Now we have speed and quality introduced in development. But what about the situation on other side of fence? Yes, Ops. One of the objectives of DevOps is breaking the silos between Dev and Ops with shared responsibility, common objectives, use of the same tools and most importantly, collaboration. To achieve this, we need to measure if our processes and automation are reliable, repeatable and consistent with the below metrics.
Build pass rate (%): Percentage of successful builds per release.
Deployment pass rate (%): The percentage of successful deployments per release.
Env. provisioning pass rate (%): The percentage of successful environments created per release.
Incidents/Deployment: The number of incidents and defects reported for application releases over a period.
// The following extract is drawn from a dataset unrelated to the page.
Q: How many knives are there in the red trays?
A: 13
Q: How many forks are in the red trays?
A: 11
MTTR (Mean time to recover): The time it takes to develop a fix and roll it out to production when an incident is reported. Overall time to restore a service when the disruption is due to a defect as a result of deployment.
Change success rate (%): The number of changes that successfully went in production.
Hotfixes: The number of incidents for which emergency hot-fixes are performed. You can get the number of hotfixes and total number of incidents from change management tools such as ServiceNow, Remedy, and JIRA.
Deployment downtime (hours): The amount of time that the service is completely unavailable during a deployment helps us understand the cost of deployment over loss of service.
Uptime (availability) (%): The percentage of continuous availability of service over a period. You can get downtime and availability data from your data centers or cloud services such as AWS or Azure.
Once you have focused on the 3 main pillars of delivery, (velocity, quality and stability), then automatically you will gain confidence to push releases in production.
Release readiness metrics
Release confidence (%): During your PI planning and sprint planning, how many teams are confident that they will be able to deliver on time, high quality work without any defect, deployment failure or post prod incidents? Very few, because most of them are not measuring what went wrong last time.
Release confidence % = Average of last 3 releases (Test pass rate + Build pass rate + Deployment pass rate + Env provisioning pass rate + Code quality pass rate + Change success rate)
Release cycle time: Time from check-in to deployment, i.e. when new code starts development to when it successfully gets deployed into production. Cycle time is an important indicator of an efficient process. Lean tools such value stream mapping is applied to identify waste removal, automation needs in release cycle time.
Release frequency: How frequently you are releasing your changes in production.
Release days remaining: The number of days remaining for release.
Release (%) completed: The number of story points completed for release.
Release size (story points): The total number of story points per release.
End to end traceability (%): The percentage of requirements linked with tests. To achieve end to end traceability, requirements should be linked with test cases. I also recommend integrating requirements in JIRA with ongoing development by Jenkins, GIT, and SonarQube pushing updates to JIRA. You can easily get the above release related metrics from tracking tools such as JIRA.
If you want to drive your DevOps journey in the right direction, start focusing on the above precise set of DevOps metrics and measures. Collect them using the tools mentioned and push it to an analytics platform such as a Splunk, Athena, or BI reporting tool to generate useful dashboards. Once you start measuring these, you can immediately identify bottlenecks coming your way to match business pace. In turn, you will foster a culture of continuous improvement.